- Directive:
Determine how many lines in the records hold the word "Civic". Return the number alone.

- Saved data entries:
* * * *

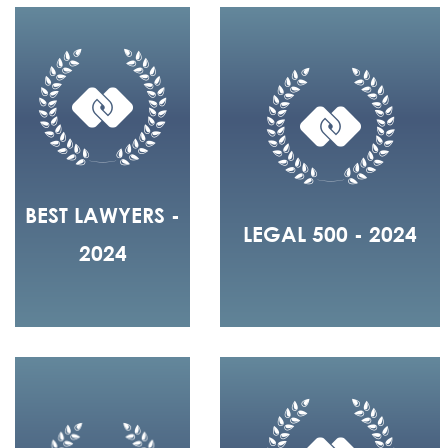
BEST LAWYERS -
LEGAL 500 - 2024
2024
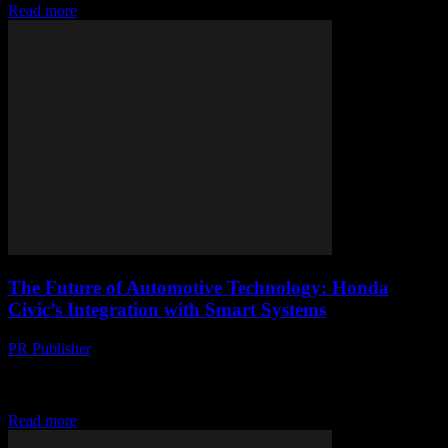
Read more
The Future of Automotive Technology: Honda
Civic’s Integration with Smart Systems
PR Publisher
-
February 27, 2026
The Evolution of Honda Civic: A Tech Perspective The Honda
Civic has long been a staple in the automotive industry, renowned
for its reliability and...
Read more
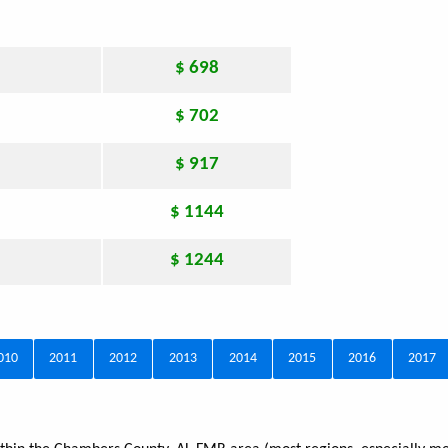
$ 698
$ 702
$ 917
$ 1144
$ 1244
010
2011
2012
2013
2014
2015
2016
2017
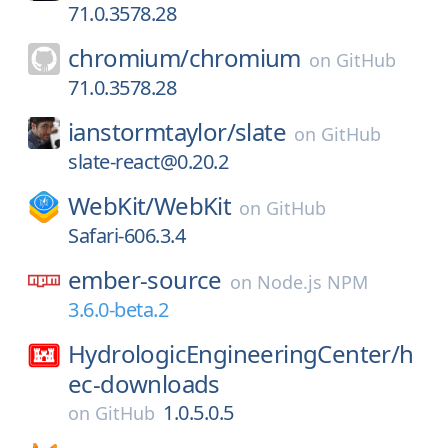
71.0.3578.28
chromium/
chromium
on
GitHub
71.0.3578.28
ianstormtaylor/
slate
on
GitHub
slate-react@0.20.2
WebKit/
WebKit
on
GitHub
Safari-606.3.4
ember-source
on
Node.js NPM
3.6.0-beta.2
HydrologicEngineeringCenter/
h
ec-downloads
1.0.5.0.5
on
GitHub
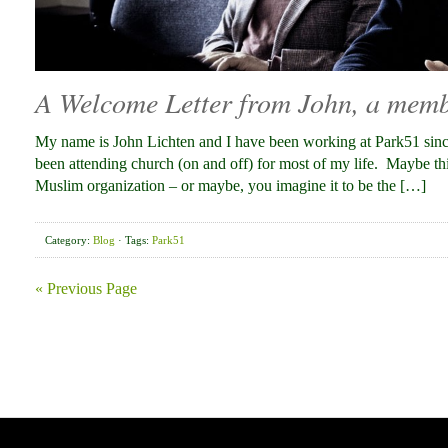
A Welcome Letter from John, a memb
My name is John Lichten and I have been working at Park51 sin
been attending church (on and off) for most of my life. Maybe th
Muslim organization – or maybe, you imagine it to be the […]
Category:
Blog
· Tags:
Park51
« Previous Page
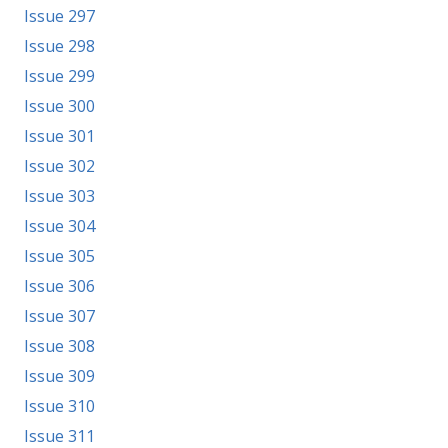
Issue 297
Issue 298
Issue 299
Issue 300
Issue 301
Issue 302
Issue 303
Issue 304
Issue 305
Issue 306
Issue 307
Issue 308
Issue 309
Issue 310
Issue 311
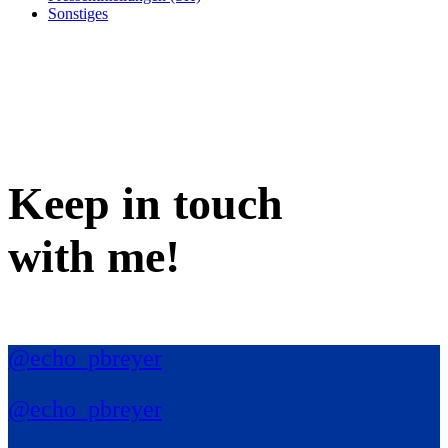
Sonstiges
Keep in
touch
with me
!
@echo_pbreyer
@echo_pbreyer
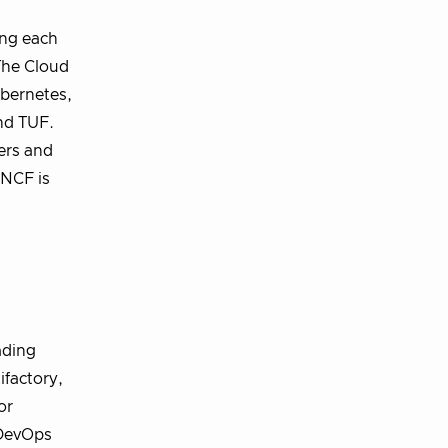
ing each
 The Cloud
ubernetes,
nd TUF.
ers and
CNCF is
ading
ifactory,
or
 DevOps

* * * *

- Solution below:
3